Unfortunately for those drivers, it’s a black and white — or orange — issue. The drivers meeting video clearly said to have all four tires below the orange box (not on, but completely below) and then NASCAR’s Richard Buck echoed the rule after the video played.
It might be dumb to have a driver lose a race that way, but NASCAR has to set the line somewhere, right? If a football player is out of bounds by a toe, he’s still out of bounds.
Anyway, the rule especially stunk for Busch, who was behind Logano entering pit road and probably couldn’t see the box at all. Some people wondered if Logano purposefully tried to get close to the box in hopes Busch would follow, but nah.
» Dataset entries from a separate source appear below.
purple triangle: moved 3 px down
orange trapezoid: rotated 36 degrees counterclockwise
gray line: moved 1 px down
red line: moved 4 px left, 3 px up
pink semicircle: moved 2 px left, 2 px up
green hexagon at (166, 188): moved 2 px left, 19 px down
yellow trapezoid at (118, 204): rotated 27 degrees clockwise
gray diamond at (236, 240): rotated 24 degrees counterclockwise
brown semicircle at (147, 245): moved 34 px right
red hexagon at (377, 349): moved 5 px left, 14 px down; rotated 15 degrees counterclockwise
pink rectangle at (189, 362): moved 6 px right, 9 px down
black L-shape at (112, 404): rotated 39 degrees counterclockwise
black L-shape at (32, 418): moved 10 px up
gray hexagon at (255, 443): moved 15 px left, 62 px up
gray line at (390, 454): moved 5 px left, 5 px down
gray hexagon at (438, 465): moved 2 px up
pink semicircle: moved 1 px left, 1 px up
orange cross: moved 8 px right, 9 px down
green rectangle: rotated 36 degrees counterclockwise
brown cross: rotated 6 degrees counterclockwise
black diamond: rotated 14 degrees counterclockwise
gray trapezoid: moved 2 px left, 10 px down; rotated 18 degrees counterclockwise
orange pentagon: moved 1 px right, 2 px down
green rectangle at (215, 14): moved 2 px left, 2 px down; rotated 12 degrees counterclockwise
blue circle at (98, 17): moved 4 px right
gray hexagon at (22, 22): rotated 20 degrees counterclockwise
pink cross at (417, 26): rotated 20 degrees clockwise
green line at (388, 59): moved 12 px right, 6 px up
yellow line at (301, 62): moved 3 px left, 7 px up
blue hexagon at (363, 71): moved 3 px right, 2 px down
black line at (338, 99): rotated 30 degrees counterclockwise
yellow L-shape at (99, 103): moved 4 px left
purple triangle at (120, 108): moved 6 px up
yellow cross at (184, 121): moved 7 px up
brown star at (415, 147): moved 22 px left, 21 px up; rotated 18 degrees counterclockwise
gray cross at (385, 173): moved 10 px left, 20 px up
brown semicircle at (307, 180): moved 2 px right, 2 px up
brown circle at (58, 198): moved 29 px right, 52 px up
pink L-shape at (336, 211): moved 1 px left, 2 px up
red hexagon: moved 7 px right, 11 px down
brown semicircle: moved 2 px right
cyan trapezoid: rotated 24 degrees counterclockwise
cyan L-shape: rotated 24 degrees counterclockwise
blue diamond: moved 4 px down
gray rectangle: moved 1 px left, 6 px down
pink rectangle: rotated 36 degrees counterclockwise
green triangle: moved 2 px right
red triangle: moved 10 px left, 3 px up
“There was no strategy behind it, just a late call to pit,” Logano said. “It’s a very late call that Todd said, ‘Pit,’ and I said, ‘OK,’ and I took a hard left and was able to get down. But when you’re the trailing car, you’re looking at a rear spoiler so you’re not 100 percent sure where that box is. It’s a tough situation.”
Busch felt he was inside Logano’s line, but if he was, it wasn’t enough.
The whole situation might be unfortunate for the drivers who got caught, but there’s really no arguing it.
5. Kinder, gentler BZF?
The last time NASCAR reporters got a chance to speak with Brian France at a racetrack, the NASCAR chairman and CEO was combative, defensive and defiant in his answers. That was at Homestead last season.
He answered some sponsor-related questions at a December news conference in Las Vegas introducing Monster Energy, then opened the stage format news conference in January with a few remarks before quickly ducking out.
Other than that, France hadn’t spoken to reporters at any race this season — including Daytona.
So it was quite a surprise, then, when word suddenly trickled in following the drivers meeting that France wanted to come in and address the media at Richmond.
In the wake of Earnhardt’s retirement announcement, there wasn’t really anything newsworthy to come out of his remarks; France basically said all sports go in cycles when it comes to stars and NASCAR will be just fine with the next generation.
But it was notable France was there in the first place. Under the direction of new NASCAR communications chief Eric Nyquist, NASCAR officials seem to be taking a softer approach to the media this year. So far, putting media on blast — even for critical stories — has been much less prevalent (or at least from what I’ve seen), which is a nice change.
France looked comfortable in stating his opinions Sunday, with son Luke at his side. He even took a moment to thank reporters for being there — which is at least a gesture to potentially thaw a frosty relationship with the media.
“I want to thank you guys and gals,” he said. “This is a tough sport to cover. It’s multiple days away (from home), it’s not one game. It’s a lot of work to cover this sport. I know…our entire team thanks each and every one of you for helping tell the NASCAR story. Thank you.”